Hardware-based stack buffer overflow attack detection on RISC-V architectures
Cristiano Pegoraro Chenet, Ziteng Zhang, Alessandro Savino, Stefano Di Carlo
TL;DR
The paper investigates hardware-based detection of stack buffer overflow attacks on RISC-V by leveraging semi-supervised anomaly detection driven by micro-architectural events collected from GVSoC simulations of the RI5CY core. It systematically compares four traditional classifiers and an autoencoder, analyzing a dataset built from 10k clean and 10k mixed executions to detect deviations in control flow caused by SBOs. Results show high detection accuracy for several benchmarks even at a small attack footprint (as little as 1% of instructions), though overall performance remains challenging and the autoencoder offers limited gains.
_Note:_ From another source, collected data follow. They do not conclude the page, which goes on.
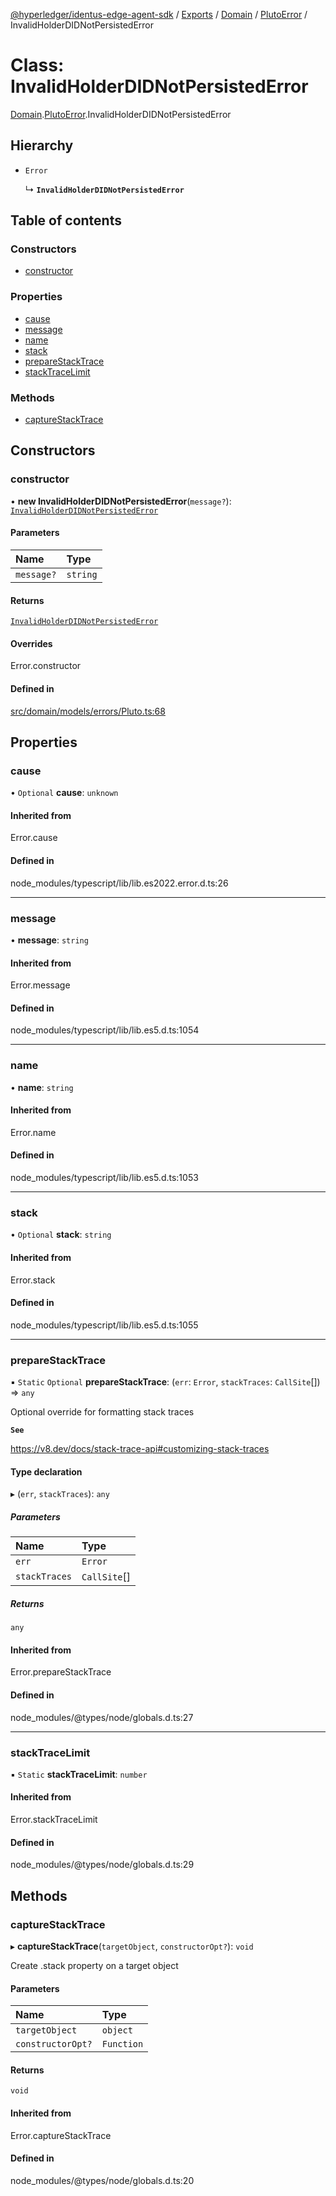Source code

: [@hyperledger/identus-edge-agent-sdk](../README.md) / [Exports](../modules.md) / [Domain](../modules/Domain.md) / [PlutoError](../modules/Domain.PlutoError.md) / InvalidHolderDIDNotPersistedError

# Class: InvalidHolderDIDNotPersistedError

[Domain](../modules/Domain.md).[PlutoError](../modules/Domain.PlutoError.md).InvalidHolderDIDNotPersistedError

## Hierarchy

- `Error`

  ↳ **`InvalidHolderDIDNotPersistedError`**

## Table of contents

### Constructors

- [constructor](Domain.PlutoError.InvalidHolderDIDNotPersistedError.md#constructor)

### Properties

- [cause](Domain.PlutoError.InvalidHolderDIDNotPersistedError.md#cause)
- [message](Domain.PlutoError.InvalidHolderDIDNotPersistedError.md#message)
- [name](Domain.PlutoError.InvalidHolderDIDNotPersistedError.md#name)
- [stack](Domain.PlutoError.InvalidHolderDIDNotPersistedError.md#stack)
- [prepareStackTrace](Domain.PlutoError.InvalidHolderDIDNotPersistedError.md#preparestacktrace)
- [stackTraceLimit](Domain.PlutoError.InvalidHolderDIDNotPersistedError.md#stacktracelimit)

### Methods

- [captureStackTrace](Domain.PlutoError.InvalidHolderDIDNotPersistedError.md#capturestacktrace)

## Constructors

### constructor

• **new InvalidHolderDIDNotPersistedError**(`message?`): [`InvalidHolderDIDNotPersistedError`](Domain.PlutoError.InvalidHolderDIDNotPersistedError.md)

#### Parameters

| Name | Type |
| :------ | :------ |
| `message?` | `string` |

#### Returns

[`InvalidHolderDIDNotPersistedError`](Domain.PlutoError.InvalidHolderDIDNotPersistedError.md)

#### Overrides

Error.constructor

#### Defined in

[src/domain/models/errors/Pluto.ts:68](https://github.com/hyperledger/identus-edge-agent-sdk-ts/blob/7eadfa3c5dda4c81079844b2a47014b3c9b03dac/src/domain/models/errors/Pluto.ts#L68)

## Properties

### cause

• `Optional` **cause**: `unknown`

#### Inherited from

Error.cause

#### Defined in

node_modules/typescript/lib/lib.es2022.error.d.ts:26

___

### message

• **message**: `string`

#### Inherited from

Error.message

#### Defined in

node_modules/typescript/lib/lib.es5.d.ts:1054

___

### name

• **name**: `string`

#### Inherited from

Error.name

#### Defined in

node_modules/typescript/lib/lib.es5.d.ts:1053

___

### stack

• `Optional` **stack**: `string`

#### Inherited from

Error.stack

#### Defined in

node_modules/typescript/lib/lib.es5.d.ts:1055

___

### prepareStackTrace

▪ `Static` `Optional` **prepareStackTrace**: (`err`: `Error`, `stackTraces`: `CallSite`[]) => `any`

Optional override for formatting stack traces

**`See`**

https://v8.dev/docs/stack-trace-api#customizing-stack-traces

#### Type declaration

▸ (`err`, `stackTraces`): `any`

##### Parameters

| Name | Type |
| :------ | :------ |
| `err` | `Error` |
| `stackTraces` | `CallSite`[] |

##### Returns

`any`

#### Inherited from

Error.prepareStackTrace

#### Defined in

node_modules/@types/node/globals.d.ts:27

___

### stackTraceLimit

▪ `Static` **stackTraceLimit**: `number`

#### Inherited from

Error.stackTraceLimit

#### Defined in

node_modules/@types/node/globals.d.ts:29

## Methods

### captureStackTrace

▸ **captureStackTrace**(`targetObject`, `constructorOpt?`): `void`

Create .stack property on a target object

#### Parameters

| Name | Type |
| :------ | :------ |
| `targetObject` | `object` |
| `constructorOpt?` | `Function` |

#### Returns

`void`

#### Inherited from

Error.captureStackTrace

#### Defined in

node_modules/@types/node/globals.d.ts:20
The authors advocate a hardware-first, software-assisted defense strategy to realize practical, runtime SBO protection in RISC-V systems.
Abstract
This work evaluates how well hardware-based approaches detect stack buffer overflow (SBO) attacks in RISC-V systems. We conducted simulations on the PULP platform and examined micro-architecture events using semi-supervised anomaly detection techniques. The findings showed the challenge of detection performance. Thus, a potential solution combines software and hardware-based detectors concurrently, with hardware as the primary defense. The hardware-based approaches present compelling benefits that could enhance RISC-V-based architectures.